„Es ist kein grosser Unterschied zwischen einer Henne, und einem Gelehrten. Die Henne legt Eyer, und der Gelehrte schreibt Bücher. Es kömmt oft den Gelehrten so schwer an das Bücher schreiben, als die Henne das Eyer legen. [...] Wenn die Henne ein Ey gelegt, so gagitzt sie in der ganzen Gegend, und es muß jedermann wissen, daß sie ein Ey gelegt habe. Machen es die Gelehrte anders? Kaum haben sie etliche Bogen mit Mühe und Schweis ausgebrütet, oder aus andern abgeschrieben, so rucken sie schon damit in die Welt heraus. [...]“So ist es in der „Vorred“ einer kleinen Schrift zu lesen, auf die hier aufmerksam gemacht werden soll.

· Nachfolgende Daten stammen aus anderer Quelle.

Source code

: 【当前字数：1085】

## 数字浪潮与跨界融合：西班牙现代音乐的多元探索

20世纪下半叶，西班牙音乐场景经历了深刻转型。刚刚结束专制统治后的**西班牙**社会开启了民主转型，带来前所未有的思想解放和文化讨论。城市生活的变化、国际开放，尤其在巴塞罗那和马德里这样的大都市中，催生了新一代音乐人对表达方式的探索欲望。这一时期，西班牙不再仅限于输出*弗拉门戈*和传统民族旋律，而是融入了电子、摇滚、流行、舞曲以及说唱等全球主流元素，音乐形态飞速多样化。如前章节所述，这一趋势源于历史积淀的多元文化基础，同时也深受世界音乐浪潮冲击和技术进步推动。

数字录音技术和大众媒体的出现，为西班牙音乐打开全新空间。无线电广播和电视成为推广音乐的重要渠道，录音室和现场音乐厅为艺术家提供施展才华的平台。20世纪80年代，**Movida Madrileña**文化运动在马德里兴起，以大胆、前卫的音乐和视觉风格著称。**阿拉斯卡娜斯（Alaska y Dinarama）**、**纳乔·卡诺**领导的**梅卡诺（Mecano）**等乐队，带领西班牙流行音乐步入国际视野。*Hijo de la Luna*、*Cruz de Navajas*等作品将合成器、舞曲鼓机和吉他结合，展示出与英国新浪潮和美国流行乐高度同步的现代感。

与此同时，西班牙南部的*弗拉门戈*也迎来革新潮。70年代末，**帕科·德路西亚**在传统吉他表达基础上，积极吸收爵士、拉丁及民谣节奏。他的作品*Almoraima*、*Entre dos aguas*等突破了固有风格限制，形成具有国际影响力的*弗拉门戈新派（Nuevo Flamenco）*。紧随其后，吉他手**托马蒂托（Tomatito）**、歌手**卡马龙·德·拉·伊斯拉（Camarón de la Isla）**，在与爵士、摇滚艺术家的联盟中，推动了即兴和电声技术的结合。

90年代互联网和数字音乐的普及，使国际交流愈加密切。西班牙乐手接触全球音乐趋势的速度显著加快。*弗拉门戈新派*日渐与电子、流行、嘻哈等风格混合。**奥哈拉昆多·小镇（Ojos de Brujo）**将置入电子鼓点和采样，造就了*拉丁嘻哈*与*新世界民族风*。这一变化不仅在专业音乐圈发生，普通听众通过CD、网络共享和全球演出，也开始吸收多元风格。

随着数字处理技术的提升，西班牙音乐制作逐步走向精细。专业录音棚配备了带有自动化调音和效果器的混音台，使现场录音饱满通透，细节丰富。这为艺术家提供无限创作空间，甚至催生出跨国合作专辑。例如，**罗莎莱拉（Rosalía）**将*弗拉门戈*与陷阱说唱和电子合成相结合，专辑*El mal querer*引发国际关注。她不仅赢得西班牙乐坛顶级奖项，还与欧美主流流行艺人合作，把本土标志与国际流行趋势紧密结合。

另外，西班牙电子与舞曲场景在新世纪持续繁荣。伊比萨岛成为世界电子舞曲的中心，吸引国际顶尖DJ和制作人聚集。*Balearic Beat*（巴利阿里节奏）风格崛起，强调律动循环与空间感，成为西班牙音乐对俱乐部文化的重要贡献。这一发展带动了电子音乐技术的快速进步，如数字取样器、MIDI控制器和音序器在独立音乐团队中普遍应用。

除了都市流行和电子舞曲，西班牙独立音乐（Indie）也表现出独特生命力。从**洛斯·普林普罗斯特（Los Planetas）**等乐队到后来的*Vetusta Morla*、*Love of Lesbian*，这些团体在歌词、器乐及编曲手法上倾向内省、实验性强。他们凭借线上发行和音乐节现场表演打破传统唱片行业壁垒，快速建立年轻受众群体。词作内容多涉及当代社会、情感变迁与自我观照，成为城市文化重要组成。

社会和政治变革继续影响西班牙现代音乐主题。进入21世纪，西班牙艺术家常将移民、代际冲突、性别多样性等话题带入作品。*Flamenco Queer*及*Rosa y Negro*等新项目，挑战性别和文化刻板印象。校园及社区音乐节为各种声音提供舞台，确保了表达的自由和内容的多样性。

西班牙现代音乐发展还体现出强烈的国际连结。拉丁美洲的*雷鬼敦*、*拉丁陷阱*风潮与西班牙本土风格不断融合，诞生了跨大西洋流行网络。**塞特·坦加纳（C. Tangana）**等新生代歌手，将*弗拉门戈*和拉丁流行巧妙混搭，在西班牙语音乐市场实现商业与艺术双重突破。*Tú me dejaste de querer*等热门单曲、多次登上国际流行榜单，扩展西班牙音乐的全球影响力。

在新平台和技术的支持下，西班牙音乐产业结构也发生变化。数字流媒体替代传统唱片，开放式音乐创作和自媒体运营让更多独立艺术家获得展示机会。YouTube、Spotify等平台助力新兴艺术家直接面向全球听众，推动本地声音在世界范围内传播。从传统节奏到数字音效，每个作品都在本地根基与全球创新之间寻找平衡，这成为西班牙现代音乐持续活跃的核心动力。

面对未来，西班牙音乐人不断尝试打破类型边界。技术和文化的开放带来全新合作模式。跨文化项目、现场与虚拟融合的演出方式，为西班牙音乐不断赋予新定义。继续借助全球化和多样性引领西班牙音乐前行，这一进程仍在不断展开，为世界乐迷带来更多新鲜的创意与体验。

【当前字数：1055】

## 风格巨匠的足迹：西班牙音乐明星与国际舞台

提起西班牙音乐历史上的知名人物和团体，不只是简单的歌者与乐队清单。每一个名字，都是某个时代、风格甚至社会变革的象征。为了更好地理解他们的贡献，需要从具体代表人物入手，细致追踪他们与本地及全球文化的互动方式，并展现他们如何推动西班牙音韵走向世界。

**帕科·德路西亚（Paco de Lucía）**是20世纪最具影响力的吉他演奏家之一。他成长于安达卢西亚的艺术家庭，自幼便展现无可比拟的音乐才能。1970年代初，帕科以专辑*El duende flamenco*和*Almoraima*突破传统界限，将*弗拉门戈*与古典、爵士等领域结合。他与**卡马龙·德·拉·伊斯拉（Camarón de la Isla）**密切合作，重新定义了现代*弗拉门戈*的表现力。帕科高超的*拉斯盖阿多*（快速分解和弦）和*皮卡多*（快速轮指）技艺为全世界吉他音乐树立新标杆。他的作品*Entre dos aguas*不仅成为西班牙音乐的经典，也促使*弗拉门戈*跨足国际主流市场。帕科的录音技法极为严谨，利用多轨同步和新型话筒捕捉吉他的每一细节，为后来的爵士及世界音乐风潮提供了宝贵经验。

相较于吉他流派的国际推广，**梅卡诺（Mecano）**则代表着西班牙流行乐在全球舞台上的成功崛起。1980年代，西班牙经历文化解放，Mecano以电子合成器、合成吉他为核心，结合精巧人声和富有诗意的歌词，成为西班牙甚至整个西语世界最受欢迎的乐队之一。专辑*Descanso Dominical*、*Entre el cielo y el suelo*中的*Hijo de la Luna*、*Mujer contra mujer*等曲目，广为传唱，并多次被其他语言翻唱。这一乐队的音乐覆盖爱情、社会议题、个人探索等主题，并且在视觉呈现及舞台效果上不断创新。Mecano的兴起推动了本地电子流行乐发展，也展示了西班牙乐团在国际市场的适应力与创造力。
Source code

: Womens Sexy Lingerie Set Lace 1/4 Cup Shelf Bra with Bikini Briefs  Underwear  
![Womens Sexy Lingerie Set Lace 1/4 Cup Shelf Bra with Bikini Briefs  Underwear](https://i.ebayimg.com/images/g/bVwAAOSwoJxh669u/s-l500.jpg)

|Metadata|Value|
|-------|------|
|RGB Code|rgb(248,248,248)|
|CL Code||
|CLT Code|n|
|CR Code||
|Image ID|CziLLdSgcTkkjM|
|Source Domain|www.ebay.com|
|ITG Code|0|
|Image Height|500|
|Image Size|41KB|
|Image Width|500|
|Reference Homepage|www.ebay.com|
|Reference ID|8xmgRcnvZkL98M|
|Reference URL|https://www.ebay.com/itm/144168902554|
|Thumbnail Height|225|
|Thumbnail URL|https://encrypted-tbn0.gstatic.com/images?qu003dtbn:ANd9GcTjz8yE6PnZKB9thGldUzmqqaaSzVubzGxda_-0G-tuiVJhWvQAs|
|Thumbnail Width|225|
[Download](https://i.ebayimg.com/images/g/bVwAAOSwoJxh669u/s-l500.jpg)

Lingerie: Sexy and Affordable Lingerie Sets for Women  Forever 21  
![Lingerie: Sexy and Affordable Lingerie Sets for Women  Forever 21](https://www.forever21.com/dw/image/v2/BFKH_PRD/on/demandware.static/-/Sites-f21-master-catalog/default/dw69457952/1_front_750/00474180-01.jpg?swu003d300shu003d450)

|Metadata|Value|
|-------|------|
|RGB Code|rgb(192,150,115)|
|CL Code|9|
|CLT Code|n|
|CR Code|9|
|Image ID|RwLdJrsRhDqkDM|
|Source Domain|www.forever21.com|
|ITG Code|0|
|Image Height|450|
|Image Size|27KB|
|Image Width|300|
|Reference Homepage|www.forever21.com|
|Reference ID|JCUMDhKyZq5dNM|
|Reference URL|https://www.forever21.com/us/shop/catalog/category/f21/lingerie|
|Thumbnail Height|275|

1997, zum 300. Geburtstag des Ensdorfer Mönchs, Autors und Kompilators Odilo Schreger (1697–1774), entstand eine akribische Bibliographie von dessen Werken. Diese ist nun durch einen „Neufund“ zu ergänzen: Im OPAC der BSB München ist eine Broschüre mit dem Titel „Das Osterey einer gelehrten Henne in 36. Dottern“ verzeichnet, allem Anschein nach ein unikal überlieferter Druck.
Der Titel erinnert an bekannte Predigtsammlungen wie das „OVUM PASCHALE“ des Wiener Barnabiten Florentius Schilling (1602–70) oder das „OVUM PASCHALE NOVUM“ des aus Schwandorf stammenden Jesuiten Andreas Strobl (1703–58). Jedoch sind in dem Heft, wie der Untertitel auch verrät, lediglich „Ostermährlein“ zusammengestellt, „gezogen aus dem berühmten Odilo Schreger“. Entnommen sind die Texte dem 9. Kapitel von dessen „STUDIOSUS IOVIALIS“, in dem „Teutsche Lächerliche Begebenheiten“ aufgezeichnet sind.
Die Publikation knüpft an den Brauch des Risus paschalis an, der christlichen Osterfreude, die von den Geistlichen beim Volk durch amüsante Erzählungen ausgelöst wurde, allerdings eingebettet in die Predigten dieser Tage. Das Schregersche „Osterey“ enthält dagegen allein die Märlein ohne weiteren Kontext. Die Rezeption sollte auch gar nicht in der Kirche erfolgen, sondern im Zuge privater Lektüre. Im Impressum wird mitgeteilt, dass der Druck „ab dem Ostermontag zu haben“ sei und, wie es dann in der Vorrede heißt, „auf allen Bierbrücken fleißig gelesen“ werden möge „und aus allen Handwerkburschen grosse Gelehrte machen möchte.“
Rätselhaft ist der Druckort Hirschau, für den es sonst keine Belege gibt. Er wird fingiert sein, vielleicht, weil es sich bei dem Heft um einen Raubdruck gehandelt haben dürfte. Die Schrift kann nicht früher als 1749 entstanden sein, als die Erstauflage des „STUDIOSUS IOVIALIS“ erschien.
Die Inhalte der Märlein sind nicht auf das Osterfest bezogen, sondern ganz beliebig. Hier ein Beispiel (S. 6):
„Ein sicherer Kaufmann gieng mit zween Capucinern über Land. Sie kamen zu einem Bache, wo die Brucke weggerissen war. Sie musten durchwaden, und weil der Kaufmann seidene Strümpfe hatte, so trug ihn der Capucinerbruder hinüber. Als sie mitten in dem Bache waren, fragte der Bruder, ob der Kaufmann Geld bey sich hätte. Der Kaufmann antwortete: ja: 1000. fl. O wehe rief der Bruder. Ich darf kein Geld tragen, es ist wider meine Regel. Unter diesen Worten warf er den Kaufmann ins Wasser.“
Lit.:
Knedlik, Manfred: Bibliographie der Werke Odilo Schregers, in: Literarische Klosterkultur in der Oberpfalz. Festschrift zum 300. Geburtstag von P. Odilo Schreger OSB (Hgg. ders., Alfred Wolfsteiner), Kallmünz 1997, 33–56.
Das Osterey einer gelehrten Henne in 36. Dottern. Das ist: deutsche kurzweilige Ostermährlein, gezogen aus dem berühmten Odilo Schreger zu einem erlaubten Zeitvertreib auf die Osterfeyertage, Hirschau o. J. [nicht vor 1749] (BSB M: Res/4 L.eleg.m. 253,14).